If I didn’t go through so much personal pain and growth before I met her, would I relish it as much as I do now?

Or would I just blindly throw it away and put a gun in my mouth and take that pain away?

“Seeing death as the end of life is like seeing the horizon as the end of the ocean.”

-David Searls

And that’s the issue. I’m not here to tell you never to think of suicide or death. I’m not here, I’m never here, to tell you that life is worth living and you’re a coward if you seek death instead of life.

I’m here to give you a choice.

Look at all the good you can accomplish, even if that just means staying alive out of spite and writing these blogs and telling people what has happened to you and maybe, just maybe, helping one person deal with their own problems.

Or maybe I’m here to write for myself and work out these problems for myself. Do you really think of me as Gooch and Gooch as me, are we one and the same or are we all one and the same and this is one big love-in?

Maybe I’m just here to say: I have no answers. And that’s the beauty of life. That’s the reason to keep living.

To find the answers.

To figure out a way to be remembered and not completely forgotten once I’m gone.
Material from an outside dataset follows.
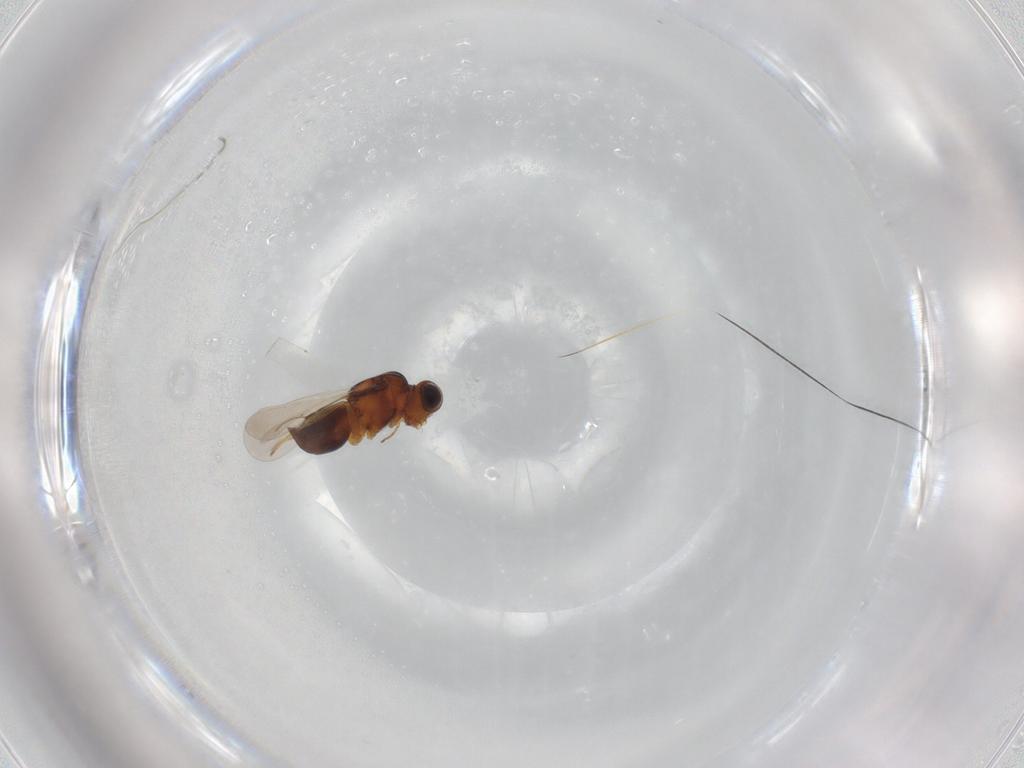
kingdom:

To figure out a way to spread the gonzo lifestyle of Hunter Thompson and the Or that I so want to be a part of all of your lives.

Or to just be remembered by those who loved me and those I loved and have my life passed down and my fight and my struggle and my choices passed to all of the future generations of my name.

Maybe I just want to be a human and live out this existence, and find a way to gain immortality without actually being a Highlander.

There can be only one, and that is a choice.

Do you choose to live, or choose to die before your time?

Or do you choose to just do whatever feels right when it feels right and make a name for yourself anyway you can?

I choose the or. I choose to live in the or and to do so for the rest of my life here on this plane of existence, even if there isn’t anything above me.

“We can consciously end our life almost anytime we choose. This ability is an endowment, like laughing and blushing, given to no other animal… in any given moment, by not exercising the option of suicide, we are choosing to live.”

-Peter McWilliams

Trevan and I were just talking about suicide this afternoon. Weird. As if the parallels weren't already too much to take. Quick point about Hunter. He was my hero and inspiration. It's kinda cliche to say that these days, but he truly was. I don't view his exit from this world as "putting punctuation on his life."
I view it just the same as every suicide (and this is from a guy who swore he'd never see 27 just 12 years ago): a coward's way out. Hunter's ethos was, "buy the ticket, take the ride." That doesn't mean you get to stop when the ride gets weird. That's when the weird turn pro, right? I was mad at him for a while. (Even though firing your ashes through a cannon was pretty cool.) Now, I'm not mad, I'm just empathetic. Here was a guy who lived his work and worked his life, and when the going got to rough, he backed out.
He died on his own terms, sure. But, that's not really taking the ride. This is a really good read man, one of your best.